== Assignment ==
What you return should match every record exactly, with the images removed.

== Supplied information ==
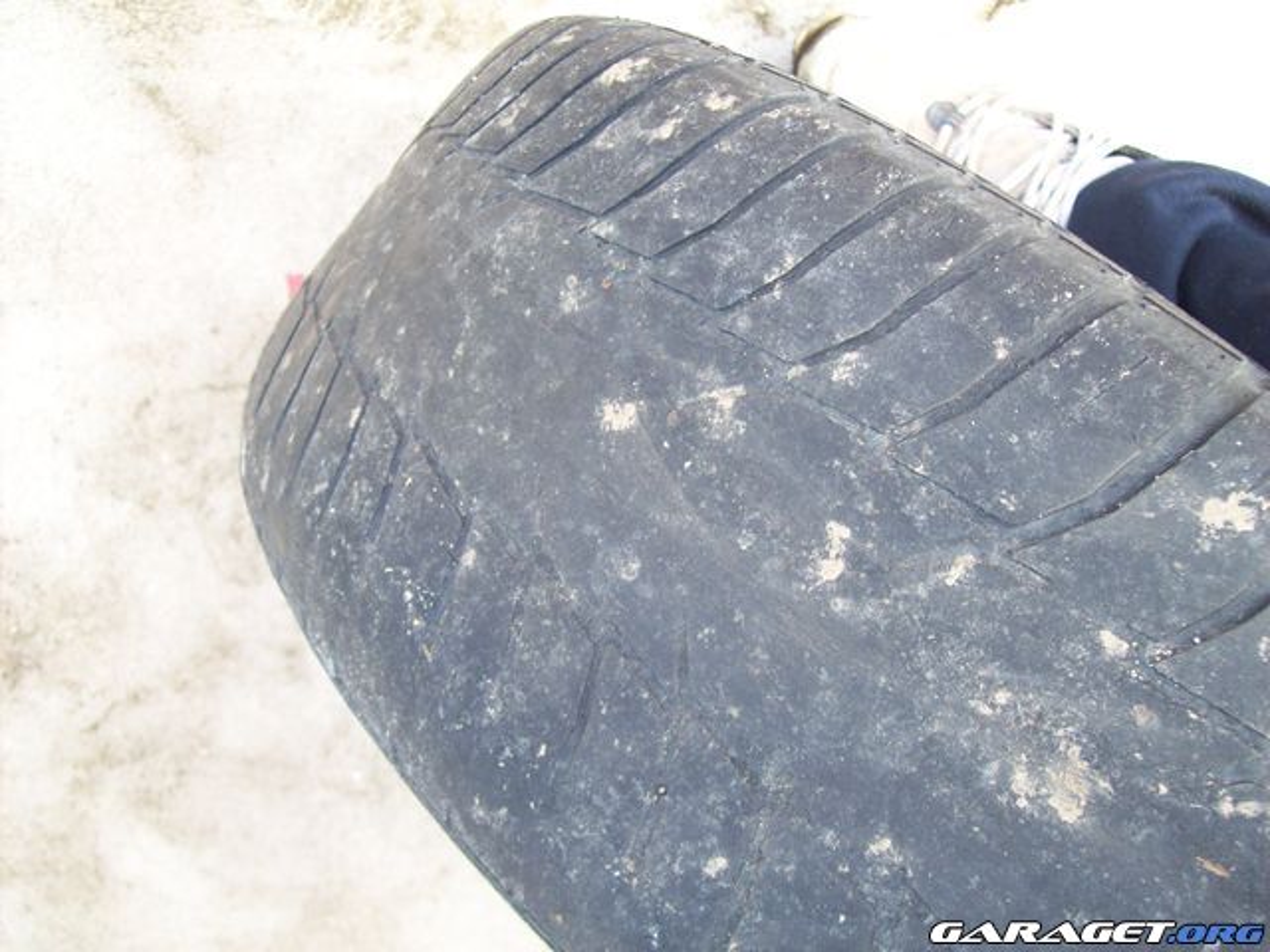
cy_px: 476
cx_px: 635
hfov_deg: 51.4
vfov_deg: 39.7
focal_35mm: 36
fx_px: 1321
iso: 80
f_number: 2.7
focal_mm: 6
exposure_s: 1/108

== Reply to the exercise ==
cy_px: 476
cx_px: 635
hfov_deg: 51.4
vfov_deg: 39.7
focal_35mm: 36
fx_px: 1321
iso: 80
f_number: 2.7
focal_mm: 6
exposure_s: 1/108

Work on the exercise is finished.